Confused and bloodied, Samara Otsutsuki screamed unreservedly as she staggered across the grass and root-strewn floor. The swirling, white fog grasping at her as she ran, the fog, silent and steady with wide-ranging tendrils swept through the forest. Droplets seeped free of the body of vapor and slipped into Samara's nostrils whenever she inhaled. It burned with a moist heat; a fire where no fire should burn. There was ice, too; a freezing cold set her ablaze.

Her mind was foggy with pain; too agonized to conjure up any thoughts. Her vision out of focus, the tall, dark trees a mere hazy blur. Her entire body was racked with pain, but she focused on maintaining her breathing to ensure her escape from the malevolent aura pursuing her.

All she could do, aside from running, was feel overloaded by sensory stimuli from the environment around her. She could feel every living creature fleeing the area; many of the small creatures were already dead, as Samara had to occasionally leap over the carcasses. Sometimes she would catch a fleeting glimpse of a bird dropping dead from the skies the path she was running down. She could smell the air that reeked so heavily of death that she swore that she could feel it brush against her cold skin.

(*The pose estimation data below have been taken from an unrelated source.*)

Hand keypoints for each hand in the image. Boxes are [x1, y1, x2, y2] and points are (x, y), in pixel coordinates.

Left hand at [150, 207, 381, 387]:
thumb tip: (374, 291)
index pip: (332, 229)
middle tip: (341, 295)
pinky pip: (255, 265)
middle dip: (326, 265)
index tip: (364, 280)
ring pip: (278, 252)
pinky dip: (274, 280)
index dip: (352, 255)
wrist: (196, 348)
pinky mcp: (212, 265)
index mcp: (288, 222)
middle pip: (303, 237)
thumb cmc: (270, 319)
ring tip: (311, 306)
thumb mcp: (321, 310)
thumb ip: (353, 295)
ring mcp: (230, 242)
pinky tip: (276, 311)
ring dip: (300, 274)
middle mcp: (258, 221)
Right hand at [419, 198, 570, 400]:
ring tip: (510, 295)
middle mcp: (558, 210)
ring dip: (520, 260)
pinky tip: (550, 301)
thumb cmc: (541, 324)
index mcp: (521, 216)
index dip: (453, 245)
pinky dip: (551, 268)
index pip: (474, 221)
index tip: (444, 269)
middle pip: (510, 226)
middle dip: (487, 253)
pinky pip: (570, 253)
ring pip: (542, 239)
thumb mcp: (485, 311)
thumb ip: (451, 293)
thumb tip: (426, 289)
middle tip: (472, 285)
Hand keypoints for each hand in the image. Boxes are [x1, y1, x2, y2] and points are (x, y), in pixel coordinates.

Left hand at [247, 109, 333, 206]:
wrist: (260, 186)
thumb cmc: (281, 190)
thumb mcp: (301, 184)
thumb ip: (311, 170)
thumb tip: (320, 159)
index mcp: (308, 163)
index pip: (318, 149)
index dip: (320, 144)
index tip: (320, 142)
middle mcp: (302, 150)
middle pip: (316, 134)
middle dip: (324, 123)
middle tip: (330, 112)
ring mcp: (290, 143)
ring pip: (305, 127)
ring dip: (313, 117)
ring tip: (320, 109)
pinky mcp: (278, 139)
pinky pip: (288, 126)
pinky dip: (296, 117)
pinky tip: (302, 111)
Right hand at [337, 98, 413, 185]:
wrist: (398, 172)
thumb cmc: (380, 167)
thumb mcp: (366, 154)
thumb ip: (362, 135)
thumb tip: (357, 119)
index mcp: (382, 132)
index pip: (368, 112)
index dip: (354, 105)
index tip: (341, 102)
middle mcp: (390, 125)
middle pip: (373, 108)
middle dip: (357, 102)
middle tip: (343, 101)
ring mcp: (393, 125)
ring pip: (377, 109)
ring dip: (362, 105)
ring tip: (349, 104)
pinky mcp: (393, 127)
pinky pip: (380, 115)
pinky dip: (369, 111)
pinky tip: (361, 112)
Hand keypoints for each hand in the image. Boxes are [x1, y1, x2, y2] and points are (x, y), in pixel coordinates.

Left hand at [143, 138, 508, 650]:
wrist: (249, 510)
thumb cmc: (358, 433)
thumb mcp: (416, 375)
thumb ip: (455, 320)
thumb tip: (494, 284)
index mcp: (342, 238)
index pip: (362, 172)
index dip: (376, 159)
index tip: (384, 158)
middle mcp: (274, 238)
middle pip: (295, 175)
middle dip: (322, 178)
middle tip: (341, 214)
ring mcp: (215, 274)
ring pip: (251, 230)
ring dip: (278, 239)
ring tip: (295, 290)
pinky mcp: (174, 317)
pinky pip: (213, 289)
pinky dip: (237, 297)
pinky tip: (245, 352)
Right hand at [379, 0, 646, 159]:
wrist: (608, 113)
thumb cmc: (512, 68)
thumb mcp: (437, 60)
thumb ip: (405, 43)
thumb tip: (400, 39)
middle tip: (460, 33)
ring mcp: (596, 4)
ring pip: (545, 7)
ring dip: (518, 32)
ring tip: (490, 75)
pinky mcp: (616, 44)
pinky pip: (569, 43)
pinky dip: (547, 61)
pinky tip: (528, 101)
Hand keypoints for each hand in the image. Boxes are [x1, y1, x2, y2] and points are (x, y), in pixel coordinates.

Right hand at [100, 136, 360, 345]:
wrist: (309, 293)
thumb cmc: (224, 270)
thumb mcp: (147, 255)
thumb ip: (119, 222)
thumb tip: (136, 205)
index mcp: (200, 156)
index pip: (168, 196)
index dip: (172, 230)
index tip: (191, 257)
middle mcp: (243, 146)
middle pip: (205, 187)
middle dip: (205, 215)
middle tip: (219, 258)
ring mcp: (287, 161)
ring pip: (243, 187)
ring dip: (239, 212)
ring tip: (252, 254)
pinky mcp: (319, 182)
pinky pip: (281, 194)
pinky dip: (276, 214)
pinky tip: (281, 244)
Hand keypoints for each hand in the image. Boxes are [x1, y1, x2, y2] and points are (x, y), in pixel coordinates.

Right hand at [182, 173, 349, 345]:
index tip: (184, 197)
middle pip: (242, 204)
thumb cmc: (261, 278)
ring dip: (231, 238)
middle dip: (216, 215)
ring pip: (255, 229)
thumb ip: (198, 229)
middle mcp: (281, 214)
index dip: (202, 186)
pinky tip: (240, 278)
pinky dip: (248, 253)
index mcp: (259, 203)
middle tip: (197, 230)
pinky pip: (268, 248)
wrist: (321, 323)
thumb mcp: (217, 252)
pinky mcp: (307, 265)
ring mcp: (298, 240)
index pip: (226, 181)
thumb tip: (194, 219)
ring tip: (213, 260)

An intense cold swept over her. Samara felt her own breath disappear in her chest. The cold went deeper than her skin. It was inside her chest, it swelled inside her very heart. Samara's eyes rolled up into her head. She could only see whiteness. She was drowning in sheer cold. Every ragged breath she took felt like her lungs were roasting with fire and dripping in fluid at the same time. Her arms and legs went limp as she was being dragged downward, the silence growing louder. The thick white fog was building inside her, burgeoning into her skull like iron thorns, raging against her brain. For a moment, faces and names and events seemed to blur together….Samara…Shiraume…Shinobu…..….Ayame….Gon…Shu…Eiho…Shiki… And then, from far away, she heard screaming. Terrified, terrible, pleading screams. A voice was calling out her name, but she didn't recognize it or where the voice was coming from. She wanted to help whoever it was, but couldn't—the coldness built to an unbearable pitch and an anguished scream rang in the air.

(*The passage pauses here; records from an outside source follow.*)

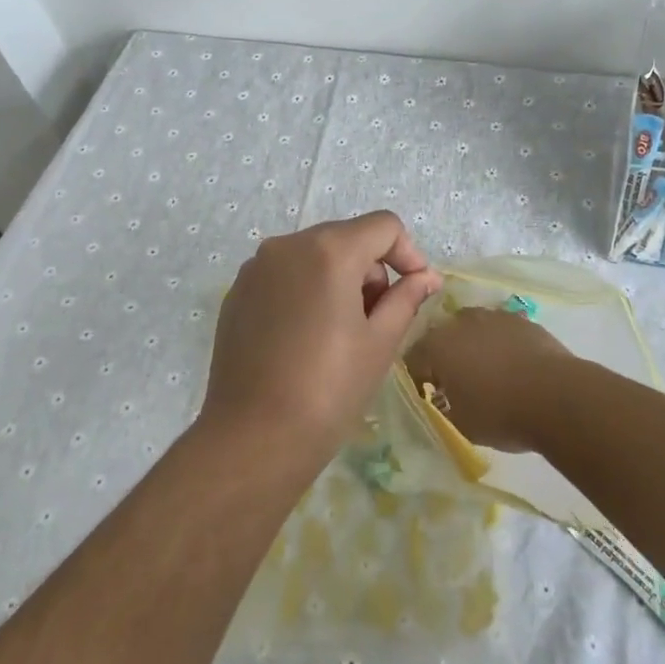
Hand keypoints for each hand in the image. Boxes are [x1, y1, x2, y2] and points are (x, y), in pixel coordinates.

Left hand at [201, 211, 441, 458]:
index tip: (416, 291)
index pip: (384, 226)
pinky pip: (284, 276)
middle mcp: (288, 245)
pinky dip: (306, 292)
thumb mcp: (380, 342)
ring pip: (314, 255)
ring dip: (339, 280)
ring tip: (342, 333)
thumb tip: (427, 277)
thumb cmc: (329, 389)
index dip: (408, 254)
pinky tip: (305, 339)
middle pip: (347, 237)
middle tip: (379, 320)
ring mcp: (256, 268)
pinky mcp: (237, 293)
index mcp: (329, 250)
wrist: (253, 437)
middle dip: (372, 270)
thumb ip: (407, 298)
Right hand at [403, 307, 579, 451]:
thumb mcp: (460, 425)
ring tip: (486, 371)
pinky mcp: (520, 319)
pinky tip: (512, 364)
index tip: (427, 396)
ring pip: (472, 328)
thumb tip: (441, 403)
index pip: (413, 359)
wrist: (557, 396)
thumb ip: (442, 409)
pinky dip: (499, 343)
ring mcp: (492, 316)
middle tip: (456, 383)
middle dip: (444, 357)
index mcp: (436, 347)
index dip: (418, 378)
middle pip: (442, 337)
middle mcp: (459, 323)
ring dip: (472, 345)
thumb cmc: (500, 414)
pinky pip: (500, 330)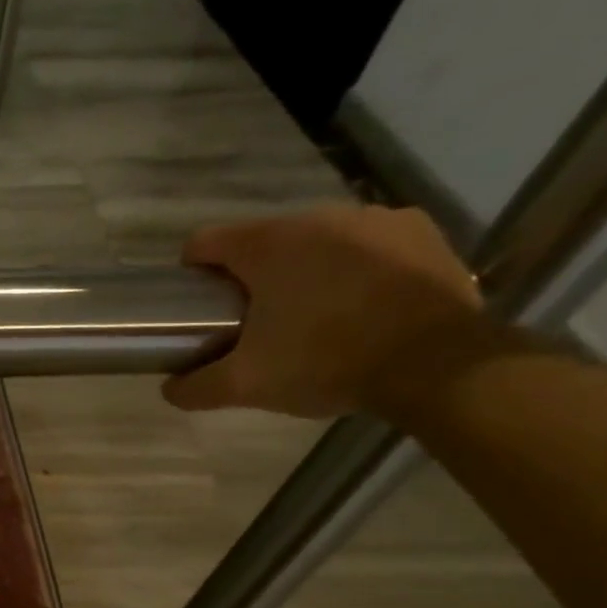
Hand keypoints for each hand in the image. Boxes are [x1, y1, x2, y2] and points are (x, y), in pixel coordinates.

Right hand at [162, 204, 487, 419]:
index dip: (193, 272)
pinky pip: (370, 243)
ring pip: (317, 241)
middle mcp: (317, 217)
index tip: (200, 305)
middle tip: (257, 322)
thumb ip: (197, 388)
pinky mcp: (420, 231)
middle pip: (262, 242)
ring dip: (306, 269)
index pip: (205, 241)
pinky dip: (358, 266)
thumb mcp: (247, 385)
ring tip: (316, 315)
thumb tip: (169, 390)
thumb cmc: (326, 363)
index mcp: (268, 245)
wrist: (437, 364)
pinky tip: (365, 303)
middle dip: (253, 276)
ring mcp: (374, 219)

Her last memory was of a single ray of golden light shone in the whiteness, tiny at first, before growing bigger and brighter than the sun itself, illuminating her face. Her back exploded with a strange sensation. Blinded by the intense flash of light, she was sent flying through the air as if she weighed nothing. She felt dizzy, sick. Before the agony went screaming up her head, all she saw was color spots dancing before her eyes. Colors of green. Colors of blue. Colors of purple. Colors of yellow. The core of a rainbow blemished her eyesight to the point of blindness. Samara Otsutsuki felt her entire world engulfed in dancing spots— but all she could focus on was just one color, scarlet red.

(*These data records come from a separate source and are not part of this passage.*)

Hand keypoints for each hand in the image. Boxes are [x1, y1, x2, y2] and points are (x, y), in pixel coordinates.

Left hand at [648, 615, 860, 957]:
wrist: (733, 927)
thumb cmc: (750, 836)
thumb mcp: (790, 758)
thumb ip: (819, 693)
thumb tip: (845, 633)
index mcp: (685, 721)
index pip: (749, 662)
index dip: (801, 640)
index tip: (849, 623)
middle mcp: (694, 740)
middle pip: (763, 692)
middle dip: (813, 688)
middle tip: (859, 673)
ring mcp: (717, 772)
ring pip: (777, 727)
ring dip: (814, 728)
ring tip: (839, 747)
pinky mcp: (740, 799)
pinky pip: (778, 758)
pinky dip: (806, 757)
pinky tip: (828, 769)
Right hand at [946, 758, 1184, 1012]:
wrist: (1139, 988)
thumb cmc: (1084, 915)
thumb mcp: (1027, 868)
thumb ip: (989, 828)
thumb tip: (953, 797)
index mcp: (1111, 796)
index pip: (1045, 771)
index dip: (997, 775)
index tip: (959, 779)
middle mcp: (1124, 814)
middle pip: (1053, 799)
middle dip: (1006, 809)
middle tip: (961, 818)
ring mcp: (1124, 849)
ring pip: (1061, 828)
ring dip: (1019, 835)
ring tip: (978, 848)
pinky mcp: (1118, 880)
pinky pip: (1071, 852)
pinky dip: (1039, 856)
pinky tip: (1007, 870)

Her body plunged. Puffs of breath erratically came out from her pale lips, it felt so hard to breathe and her heart literally sounded like a studded drum, so loud she almost couldn't hear her own screaming.

She blinked in and out of consciousness. Occasionally, a cold wave splashing into her face brought her into semi-consciousness. She was so numb now from shock, she felt no pain. The rainy world and the water were beginning to become her way of life. The swelling water envelops her, swallowing her, sucking her under and propelling her up to the surface—only to gasp a single breath of air. A gasp and she was under again. Another gasp of air entered her slick lungs and all she saw was water. Water from the silver-black skies, and the endless vast of deep, dark waters encompassing her. She felt these things, acknowledging her own panic as she saw herself, she could see her own body turning and twisting, arms and feet working frantically against the pressures of the whirlpool. She could feel, think, see, perceive panic and struggle—yet strangely there was calm. A surreal calm of an observer, an uninvolved observer, separated from the events occuring.

Then the young girl felt nothing as she sank into pitch-black darkness.